By Elissa Favero
By morning, feathers had settled lightly in the corners of the bathroom. They swept up into the air, though, as I moved past. Down, up and down. One brushed the nape of my neck as I stepped from the shower, and clamped there to damp skin. A torn comforter; a small domestic catastrophe. And now a dryer door that won’t close and an interior light that stays on as if to signal unceasing emergency.
The day before, we wiped and swept, erasing the bright arcs that showed our usual paths around the bed and set of drawers. Our semi-regular routine makes dust-palace back into upstairs bedroom. But this time, I brushed cinders, too, from stacks of books beneath the open windows. Charred forests had lifted hundreds of miles to scent the air with burning and color it a hazy yellow. At dinner, we sat down to a table laid with ash.
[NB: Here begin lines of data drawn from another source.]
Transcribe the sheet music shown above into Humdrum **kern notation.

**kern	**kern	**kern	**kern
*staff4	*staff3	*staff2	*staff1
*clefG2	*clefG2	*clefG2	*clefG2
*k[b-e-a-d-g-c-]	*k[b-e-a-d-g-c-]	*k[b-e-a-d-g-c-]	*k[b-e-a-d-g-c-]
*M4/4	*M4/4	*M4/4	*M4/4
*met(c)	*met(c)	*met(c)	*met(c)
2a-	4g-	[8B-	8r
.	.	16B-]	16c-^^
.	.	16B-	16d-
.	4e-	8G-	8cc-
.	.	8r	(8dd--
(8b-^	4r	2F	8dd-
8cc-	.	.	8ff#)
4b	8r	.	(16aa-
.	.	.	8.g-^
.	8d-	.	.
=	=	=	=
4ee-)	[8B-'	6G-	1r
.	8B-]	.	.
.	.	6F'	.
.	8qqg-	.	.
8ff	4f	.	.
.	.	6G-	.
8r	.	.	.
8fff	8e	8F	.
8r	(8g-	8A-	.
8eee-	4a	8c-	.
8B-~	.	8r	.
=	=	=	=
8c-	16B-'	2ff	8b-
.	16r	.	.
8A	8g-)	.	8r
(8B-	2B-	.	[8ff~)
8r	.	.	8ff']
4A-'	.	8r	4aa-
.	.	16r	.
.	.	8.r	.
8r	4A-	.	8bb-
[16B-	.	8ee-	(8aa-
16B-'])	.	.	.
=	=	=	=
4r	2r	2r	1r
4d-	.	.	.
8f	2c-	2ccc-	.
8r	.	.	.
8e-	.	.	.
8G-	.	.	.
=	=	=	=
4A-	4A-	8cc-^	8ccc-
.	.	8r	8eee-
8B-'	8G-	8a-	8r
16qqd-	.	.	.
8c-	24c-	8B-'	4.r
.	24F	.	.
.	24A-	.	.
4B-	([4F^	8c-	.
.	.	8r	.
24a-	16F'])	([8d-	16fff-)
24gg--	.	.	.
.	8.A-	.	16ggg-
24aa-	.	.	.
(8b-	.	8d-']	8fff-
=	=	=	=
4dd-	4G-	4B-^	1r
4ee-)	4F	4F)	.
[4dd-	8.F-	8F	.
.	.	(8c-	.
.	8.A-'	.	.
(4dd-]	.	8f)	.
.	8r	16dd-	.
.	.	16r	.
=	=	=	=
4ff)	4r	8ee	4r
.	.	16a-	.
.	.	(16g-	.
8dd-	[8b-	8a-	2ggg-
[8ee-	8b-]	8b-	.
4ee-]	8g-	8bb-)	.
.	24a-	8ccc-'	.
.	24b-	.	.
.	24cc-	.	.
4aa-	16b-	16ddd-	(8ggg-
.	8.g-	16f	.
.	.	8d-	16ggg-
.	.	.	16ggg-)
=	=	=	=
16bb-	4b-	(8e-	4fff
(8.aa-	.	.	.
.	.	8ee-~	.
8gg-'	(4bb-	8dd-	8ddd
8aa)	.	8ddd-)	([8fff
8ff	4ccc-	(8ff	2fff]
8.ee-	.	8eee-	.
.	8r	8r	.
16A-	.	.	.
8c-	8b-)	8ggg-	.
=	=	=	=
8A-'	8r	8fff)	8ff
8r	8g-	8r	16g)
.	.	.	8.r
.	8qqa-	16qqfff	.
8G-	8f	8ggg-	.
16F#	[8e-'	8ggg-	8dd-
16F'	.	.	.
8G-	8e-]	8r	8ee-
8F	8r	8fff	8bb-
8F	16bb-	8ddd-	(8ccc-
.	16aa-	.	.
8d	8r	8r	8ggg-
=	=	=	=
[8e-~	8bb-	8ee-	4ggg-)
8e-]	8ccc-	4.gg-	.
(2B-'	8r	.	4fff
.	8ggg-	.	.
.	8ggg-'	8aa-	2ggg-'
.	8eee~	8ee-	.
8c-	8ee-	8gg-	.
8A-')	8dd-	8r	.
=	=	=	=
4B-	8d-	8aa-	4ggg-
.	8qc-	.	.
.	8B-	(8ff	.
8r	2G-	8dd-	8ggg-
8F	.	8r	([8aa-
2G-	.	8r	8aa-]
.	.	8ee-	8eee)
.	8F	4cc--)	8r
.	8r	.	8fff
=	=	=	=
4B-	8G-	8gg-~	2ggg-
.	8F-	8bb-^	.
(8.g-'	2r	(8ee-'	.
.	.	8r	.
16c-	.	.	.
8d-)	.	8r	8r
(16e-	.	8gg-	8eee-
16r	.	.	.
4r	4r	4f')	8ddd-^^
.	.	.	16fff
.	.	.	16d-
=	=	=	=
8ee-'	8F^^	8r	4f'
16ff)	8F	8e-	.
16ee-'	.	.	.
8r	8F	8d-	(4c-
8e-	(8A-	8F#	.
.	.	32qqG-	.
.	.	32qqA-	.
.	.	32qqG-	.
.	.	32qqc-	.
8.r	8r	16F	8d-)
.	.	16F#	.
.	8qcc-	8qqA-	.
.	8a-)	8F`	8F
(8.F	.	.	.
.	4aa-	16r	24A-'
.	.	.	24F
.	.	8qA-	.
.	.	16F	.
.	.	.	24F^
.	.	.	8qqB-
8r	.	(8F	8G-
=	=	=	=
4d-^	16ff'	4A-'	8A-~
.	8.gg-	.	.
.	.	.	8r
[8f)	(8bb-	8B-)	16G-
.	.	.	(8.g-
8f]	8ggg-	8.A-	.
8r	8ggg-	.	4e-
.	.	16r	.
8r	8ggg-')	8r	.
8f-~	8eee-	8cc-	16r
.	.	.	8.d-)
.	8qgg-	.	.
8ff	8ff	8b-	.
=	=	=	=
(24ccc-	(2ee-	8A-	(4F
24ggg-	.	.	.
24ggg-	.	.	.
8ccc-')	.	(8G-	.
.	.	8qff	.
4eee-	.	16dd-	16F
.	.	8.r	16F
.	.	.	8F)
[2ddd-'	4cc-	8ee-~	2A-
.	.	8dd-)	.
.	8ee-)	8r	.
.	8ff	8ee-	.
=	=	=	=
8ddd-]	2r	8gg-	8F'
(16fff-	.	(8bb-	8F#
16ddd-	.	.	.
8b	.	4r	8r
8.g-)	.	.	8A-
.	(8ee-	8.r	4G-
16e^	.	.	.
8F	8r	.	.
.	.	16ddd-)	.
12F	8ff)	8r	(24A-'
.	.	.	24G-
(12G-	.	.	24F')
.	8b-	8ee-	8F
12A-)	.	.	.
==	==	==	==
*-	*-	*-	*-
And before that, weeks past, we waded into a brackish bay named Discovery, eager and unsteady on the loose rocks. We had waited for deep darkness, a moonless night. What we found as we splashed was the sky: a sea of stars in the shape of plankton startling into brilliance at every kick and pull of our bodies. We called out to each other, absurd with wonder.
Bioluminescence and ruinous fires and everyday dust and the maddening feathers of birds let loose: the world holds it all.